*Exercise brief:* Write out, from the entries below, exactly the lines that run between the lines holding "Возврат и обмен" and "Нажмите, чтобы сравнить", inclusive, and stop there.

*Records shown:*
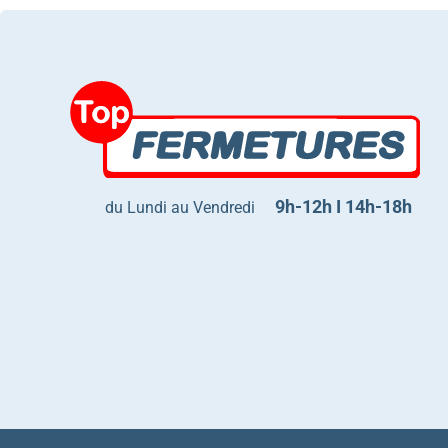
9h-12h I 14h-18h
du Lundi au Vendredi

==

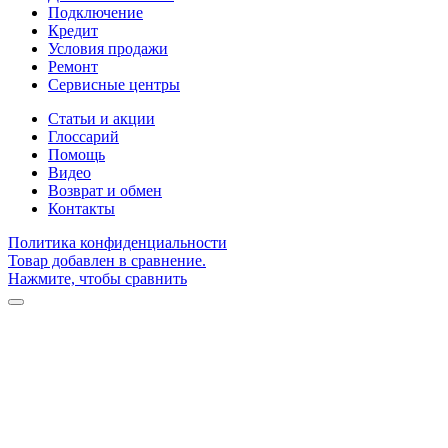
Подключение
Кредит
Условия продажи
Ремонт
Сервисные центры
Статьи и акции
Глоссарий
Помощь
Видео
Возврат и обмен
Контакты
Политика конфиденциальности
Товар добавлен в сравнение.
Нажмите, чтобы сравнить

*The answer:*
Возврат и обмен
Контакты
Политика конфиденциальности
Товар добавлен в сравнение.
Нажмите, чтобы сравнить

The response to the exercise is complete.